## JOB
Please reproduce all of the entries exactly, without omitting any.

## DATA
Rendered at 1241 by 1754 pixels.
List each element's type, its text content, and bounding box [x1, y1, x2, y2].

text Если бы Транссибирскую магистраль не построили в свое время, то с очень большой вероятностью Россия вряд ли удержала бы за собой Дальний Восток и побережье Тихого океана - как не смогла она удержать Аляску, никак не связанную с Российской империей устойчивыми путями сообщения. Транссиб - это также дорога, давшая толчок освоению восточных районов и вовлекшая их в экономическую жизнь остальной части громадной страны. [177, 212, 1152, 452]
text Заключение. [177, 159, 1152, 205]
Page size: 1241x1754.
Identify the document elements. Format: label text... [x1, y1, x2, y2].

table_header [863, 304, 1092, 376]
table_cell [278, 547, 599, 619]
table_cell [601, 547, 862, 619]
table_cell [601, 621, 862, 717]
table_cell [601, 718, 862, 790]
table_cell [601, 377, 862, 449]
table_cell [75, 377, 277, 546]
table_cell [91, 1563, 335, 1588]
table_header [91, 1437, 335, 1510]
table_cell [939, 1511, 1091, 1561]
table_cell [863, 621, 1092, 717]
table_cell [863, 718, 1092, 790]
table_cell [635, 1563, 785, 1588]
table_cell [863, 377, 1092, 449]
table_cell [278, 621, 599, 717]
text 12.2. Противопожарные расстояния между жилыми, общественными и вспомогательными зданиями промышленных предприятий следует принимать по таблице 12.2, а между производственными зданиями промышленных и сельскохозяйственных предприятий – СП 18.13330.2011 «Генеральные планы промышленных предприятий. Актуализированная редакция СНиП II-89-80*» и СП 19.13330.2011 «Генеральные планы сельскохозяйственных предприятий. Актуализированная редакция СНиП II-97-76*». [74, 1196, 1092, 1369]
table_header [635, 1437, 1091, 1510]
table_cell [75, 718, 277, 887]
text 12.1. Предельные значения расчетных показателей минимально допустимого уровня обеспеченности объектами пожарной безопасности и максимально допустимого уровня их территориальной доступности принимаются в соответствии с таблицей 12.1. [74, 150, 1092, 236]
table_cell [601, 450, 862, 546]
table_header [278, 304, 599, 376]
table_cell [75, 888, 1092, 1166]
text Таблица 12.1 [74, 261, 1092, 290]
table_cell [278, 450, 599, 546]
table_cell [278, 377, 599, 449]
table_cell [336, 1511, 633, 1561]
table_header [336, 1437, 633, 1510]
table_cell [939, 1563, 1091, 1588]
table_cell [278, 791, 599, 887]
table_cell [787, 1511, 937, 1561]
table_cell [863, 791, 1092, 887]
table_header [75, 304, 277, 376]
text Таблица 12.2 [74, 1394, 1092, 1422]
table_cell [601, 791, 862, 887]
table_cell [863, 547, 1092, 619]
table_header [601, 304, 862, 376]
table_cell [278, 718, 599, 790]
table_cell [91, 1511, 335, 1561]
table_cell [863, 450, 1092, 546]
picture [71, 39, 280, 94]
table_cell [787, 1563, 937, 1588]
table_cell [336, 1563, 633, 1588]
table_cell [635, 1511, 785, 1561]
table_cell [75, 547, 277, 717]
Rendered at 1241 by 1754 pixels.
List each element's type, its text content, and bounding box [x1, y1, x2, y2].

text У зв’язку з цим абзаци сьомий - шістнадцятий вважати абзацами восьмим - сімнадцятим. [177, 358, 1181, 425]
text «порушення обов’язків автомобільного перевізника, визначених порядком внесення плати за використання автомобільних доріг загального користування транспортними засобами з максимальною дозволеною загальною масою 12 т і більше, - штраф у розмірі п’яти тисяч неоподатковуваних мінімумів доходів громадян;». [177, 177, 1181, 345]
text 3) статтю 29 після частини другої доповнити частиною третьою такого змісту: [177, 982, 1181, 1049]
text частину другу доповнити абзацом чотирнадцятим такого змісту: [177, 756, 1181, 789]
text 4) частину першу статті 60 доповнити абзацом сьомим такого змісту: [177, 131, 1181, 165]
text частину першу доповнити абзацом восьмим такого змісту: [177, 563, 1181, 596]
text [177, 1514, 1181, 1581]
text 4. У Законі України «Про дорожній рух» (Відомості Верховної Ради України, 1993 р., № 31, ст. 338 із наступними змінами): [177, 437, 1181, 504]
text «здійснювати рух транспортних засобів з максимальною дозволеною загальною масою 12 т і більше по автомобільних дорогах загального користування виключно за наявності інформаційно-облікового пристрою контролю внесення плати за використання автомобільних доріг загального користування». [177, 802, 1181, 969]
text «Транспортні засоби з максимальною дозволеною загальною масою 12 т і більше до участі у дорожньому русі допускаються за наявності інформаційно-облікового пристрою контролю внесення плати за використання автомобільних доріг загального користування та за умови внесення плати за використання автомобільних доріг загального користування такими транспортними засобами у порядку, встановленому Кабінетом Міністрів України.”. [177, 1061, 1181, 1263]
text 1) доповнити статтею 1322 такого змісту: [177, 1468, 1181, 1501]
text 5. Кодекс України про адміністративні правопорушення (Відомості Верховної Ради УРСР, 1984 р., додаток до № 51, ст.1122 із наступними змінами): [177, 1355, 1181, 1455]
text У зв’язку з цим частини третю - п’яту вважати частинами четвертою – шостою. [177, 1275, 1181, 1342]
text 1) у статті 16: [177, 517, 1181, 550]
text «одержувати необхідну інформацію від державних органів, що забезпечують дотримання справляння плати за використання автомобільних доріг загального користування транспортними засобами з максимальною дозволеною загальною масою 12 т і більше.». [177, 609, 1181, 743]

## TASK ANSWER
Rendered at 1241 by 1754 pixels.
List each element's type, its text content, and bounding box [x1, y1, x2, y2].

text Если бы Транссибирскую магистраль не построили в свое время, то с очень большой вероятностью Россия вряд ли удержала бы за собой Дальний Восток и побережье Тихого океана - как не смогла она удержать Аляску, никак не связанную с Российской империей устойчивыми путями сообщения. Транссиб - это также дорога, давшая толчок освоению восточных районов и вовлекшая их в экономическую жизнь остальной части громадной страны. [177, 212, 1152, 452]
text Заключение. [177, 159, 1152, 205]
Page size: 1241x1754.
Identify the document elements. Format: label text... [x1, y1, x2, y2].

table_header [863, 304, 1092, 376]
table_cell [278, 547, 599, 619]
table_cell [601, 547, 862, 619]
table_cell [601, 621, 862, 717]
table_cell [601, 718, 862, 790]
table_cell [601, 377, 862, 449]
table_cell [75, 377, 277, 546]
table_cell [91, 1563, 335, 1588]
table_header [91, 1437, 335, 1510]
table_cell [939, 1511, 1091, 1561]
table_cell [863, 621, 1092, 717]
table_cell [863, 718, 1092, 790]
table_cell [635, 1563, 785, 1588]
table_cell [863, 377, 1092, 449]
table_cell [278, 621, 599, 717]
text 12.2. Противопожарные расстояния между жилыми, общественными и вспомогательными зданиями промышленных предприятий следует принимать по таблице 12.2, а между производственными зданиями промышленных и сельскохозяйственных предприятий – СП 18.13330.2011 «Генеральные планы промышленных предприятий. Актуализированная редакция СНиП II-89-80*» и СП 19.13330.2011 «Генеральные планы сельскохозяйственных предприятий. Актуализированная редакция СНиП II-97-76*». [74, 1196, 1092, 1369]
table_header [635, 1437, 1091, 1510]
table_cell [75, 718, 277, 887]
text 12.1. Предельные значения расчетных показателей минимально допустимого уровня обеспеченности объектами пожарной безопасности и максимально допустимого уровня их территориальной доступности принимаются в соответствии с таблицей 12.1. [74, 150, 1092, 236]
table_cell [601, 450, 862, 546]
table_header [278, 304, 599, 376]
table_cell [75, 888, 1092, 1166]
text Таблица 12.1 [74, 261, 1092, 290]
table_cell [278, 450, 599, 546]
table_cell [278, 377, 599, 449]
table_cell [336, 1511, 633, 1561]
table_header [336, 1437, 633, 1510]
table_cell [939, 1563, 1091, 1588]
table_cell [278, 791, 599, 887]
table_cell [787, 1511, 937, 1561]
table_cell [863, 791, 1092, 887]
table_header [75, 304, 277, 376]
text Таблица 12.2 [74, 1394, 1092, 1422]
table_cell [601, 791, 862, 887]
table_cell [863, 547, 1092, 619]
table_header [601, 304, 862, 376]
table_cell [278, 718, 599, 790]
table_cell [91, 1511, 335, 1561]
table_cell [863, 450, 1092, 546]
picture [71, 39, 280, 94]
table_cell [787, 1563, 937, 1588]
table_cell [336, 1563, 633, 1588]
table_cell [635, 1511, 785, 1561]
table_cell [75, 547, 277, 717]
Rendered at 1241 by 1754 pixels.
List each element's type, its text content, and bounding box [x1, y1, x2, y2].

text У зв’язку з цим абзаци сьомий - шістнадцятий вважати абзацами восьмим - сімнадцятим. [177, 358, 1181, 425]
text «порушення обов’язків автомобільного перевізника, визначених порядком внесення плати за використання автомобільних доріг загального користування транспортними засобами з максимальною дозволеною загальною масою 12 т і більше, - штраф у розмірі п’яти тисяч неоподатковуваних мінімумів доходів громадян;». [177, 177, 1181, 345]
text 3) статтю 29 після частини другої доповнити частиною третьою такого змісту: [177, 982, 1181, 1049]
text частину другу доповнити абзацом чотирнадцятим такого змісту: [177, 756, 1181, 789]
text 4) частину першу статті 60 доповнити абзацом сьомим такого змісту: [177, 131, 1181, 165]
text частину першу доповнити абзацом восьмим такого змісту: [177, 563, 1181, 596]
text [177, 1514, 1181, 1581]
text 4. У Законі України «Про дорожній рух» (Відомості Верховної Ради України, 1993 р., № 31, ст. 338 із наступними змінами): [177, 437, 1181, 504]
text «здійснювати рух транспортних засобів з максимальною дозволеною загальною масою 12 т і більше по автомобільних дорогах загального користування виключно за наявності інформаційно-облікового пристрою контролю внесення плати за використання автомобільних доріг загального користування». [177, 802, 1181, 969]
text «Транспортні засоби з максимальною дозволеною загальною масою 12 т і більше до участі у дорожньому русі допускаються за наявності інформаційно-облікового пристрою контролю внесення плати за використання автомобільних доріг загального користування та за умови внесення плати за використання автомобільних доріг загального користування такими транспортними засобами у порядку, встановленому Кабінетом Міністрів України.”. [177, 1061, 1181, 1263]
text 1) доповнити статтею 1322 такого змісту: [177, 1468, 1181, 1501]
text 5. Кодекс України про адміністративні правопорушення (Відомості Верховної Ради УРСР, 1984 р., додаток до № 51, ст.1122 із наступними змінами): [177, 1355, 1181, 1455]
text У зв’язку з цим частини третю - п’яту вважати частинами четвертою – шостою. [177, 1275, 1181, 1342]
text 1) у статті 16: [177, 517, 1181, 550]
text «одержувати необхідну інформацію від державних органів, що забезпечують дотримання справляння плати за використання автомобільних доріг загального користування транспортними засобами з максимальною дозволеною загальною масою 12 т і більше.». [177, 609, 1181, 743]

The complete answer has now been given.